Un grande spettacolo, una città intera che spinge una squadra molto stanca, un po’ impaurita e senza almeno tre giocatori fondamentali, ma orgogliosa e con un portiere a cui in tanti, a cominciare da chi scrive, dobbiamo delle scuse.
Questa è una partita che entra nella storia e non solo perché è la prima finale dei Della Valle.
Entra nella storia per cosa è diventata la Fiorentina in questi diciotto mesi di Della Valle-Montella-Pradè-Macia, io non ricordo, almeno a Firenze, una crescita così tumultuosa e felice in uno spazio tanto breve.
Eravamo annientati nell’estate del 2012, per l’ultima partita di campionato contro il Cagliari bisognava quasi implorare alla gente di venire allo stadio e ora siamo così sfacciatamente belli e chi se ne frega delle tv nazionali, di dove ci mettono, se alla semifinale di Coppa Italia preferiscono i capelli di Balotelli o la vulcanica signora Bonucci.
Siamo speciali, fuori dal coro, non esattamente simpatici al resto d’Italia proprio perché convinti di “essere Firenze”, una condizione che va estesa anche a chi non vive qui quando si parla di Fiorentina.

E’ stata una serata molto particolare anche per me: la mattina avevo quasi deciso di mollare, non me la sentivo, avevo paura di non essere all’altezza dell’impegno, di non essere abbastanza lucido, mi sembrava di mancare di rispetto a chi ascolta e a chi lavora con me.
Poi mi sono detto: proviamoci, ma tenendo sempre in preallarme Tommaso e Giovanni e così ho cominciato con un pizzico di timore, che non so se si sia avvertito, fino ad arrivare ad una vera e propria crisi dopo cinque minuti.

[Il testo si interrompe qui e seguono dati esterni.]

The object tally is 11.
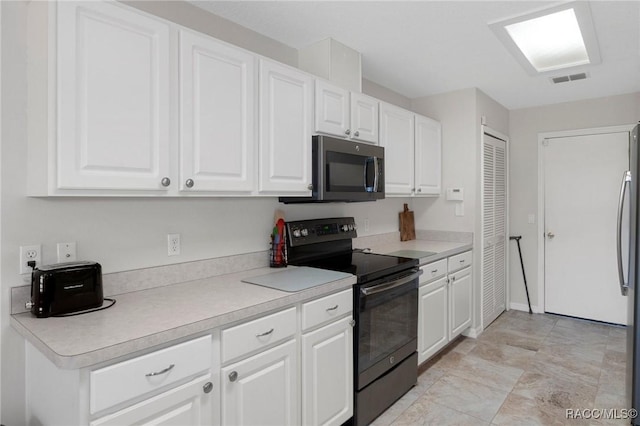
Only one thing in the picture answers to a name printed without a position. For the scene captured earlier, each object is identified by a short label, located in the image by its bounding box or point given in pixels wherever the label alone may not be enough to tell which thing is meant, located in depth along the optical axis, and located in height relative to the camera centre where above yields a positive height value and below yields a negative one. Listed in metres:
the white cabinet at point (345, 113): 2.30 +0.66
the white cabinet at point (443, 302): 2.82 -0.74
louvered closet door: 3.81 -0.17
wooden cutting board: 3.84 -0.13
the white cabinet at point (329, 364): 1.83 -0.77
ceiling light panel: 2.18 +1.17
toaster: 1.39 -0.28
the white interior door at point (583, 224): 3.92 -0.12
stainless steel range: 2.15 -0.59
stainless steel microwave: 2.25 +0.27
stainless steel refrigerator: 2.05 -0.30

A quel punto mi sono spaventato e ho chiesto a Sardelli di venire accanto a me tra lo stupore della tribuna stampa e la preoccupazione di chi mi vuole bene.
Invece poi sono andato avanti fino in fondo, e anzi nel secondo tempo mi sentivo più sciolto anche se poi il dopo partita non è stato facile, ma rifarei tutto perché ieri sera valeva veramente la pena esserci.